By DUSTIN RACIOPPI
Chris Christie is sorry.
If you don’t like him, don’t like his actions, don’t think he’s being fair, then you can get rid of him in three years, he said. He’s fine with that.
But, as he pointed out to a large crowd in Middletown Wednesday, “I got sent here to fix some awful, ugly problems.”
So when a police officer griped about having to contribute more from his paycheck into his benefits and asked Christie how he was supposed to afford to live, he answered in typical, blunt Chris Christie fashion.
“You won’t afford it. You’re going to have to make choices like everyone else makes choices,” he said. “Here’s the difference: you’re getting a paycheck.”
The ever-traveling governor held back nothing in his town hall meeting in Middletown Wednesday as he pushed his agenda and outlined a better future for New Jersey, which he said will become a model for other states.
“We’re heading in the right direction,” he said, highlighting a near 1-percent drop in the state unemployment rate in his first year.
There’s plenty more work to do, he said. For one thing, there needs to be retirement and health-benefits reforms for public employees, he said. The public sector needs to contribute more. Education needs a drastic makeover.

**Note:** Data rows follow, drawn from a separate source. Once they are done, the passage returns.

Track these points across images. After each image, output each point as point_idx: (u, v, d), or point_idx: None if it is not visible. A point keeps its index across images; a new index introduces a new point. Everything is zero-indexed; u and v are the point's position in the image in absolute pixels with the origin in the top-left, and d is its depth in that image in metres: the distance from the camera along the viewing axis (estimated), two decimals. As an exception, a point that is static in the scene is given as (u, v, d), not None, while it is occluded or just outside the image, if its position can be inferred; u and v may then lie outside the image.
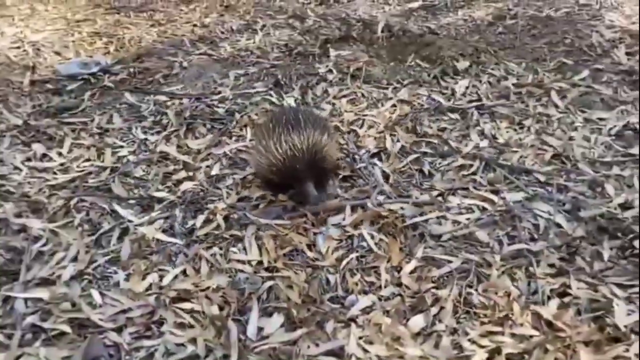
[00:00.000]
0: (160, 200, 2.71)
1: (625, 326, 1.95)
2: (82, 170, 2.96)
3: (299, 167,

Speaking of education, when a woman whose husband is a teacher asked if her family should leave New Jersey because she feels teachers are being attacked by Christie, he made it clear the state’s problems are coming to other states. Good teachers, he said, should be carried into school on somebody’s shoulders and thanked for the job they do. The problem is lousy teachers and the unions protecting them who are allowed to suck from a plentiful benefits system and continue business as usual, he said.
“Teachers are not under attack,” Christie said. “The teachers’ union is under attack, and that is the difference.”
Wednesday’s town hall was, by Christie standards, a ho-hum affair, with the big man doing most of the talking and getting little pushback. But when challenged on certain moves he’s made, Christie was unapologetic.
He said he understands why people are angry, frustrated and feel like they’re getting cheated. But it’s not his fault, he said.
“Why are you mad at me? Because I’m the one who’s telling you the truth. The numbers are the numbers. I’m trying to fix it,” he said. “I am sorry I’m the guy who’s got to be here when the party’s over.”
Before he made his exit, to the sound of Bruce Springsteen’s “The Rising,” Christie gave a small pep talk to boost morale and perhaps offer a sliver of optimism.
“If you’re in, I’m in,” he said. “If you’re in for the fight, I’m in for the fight.”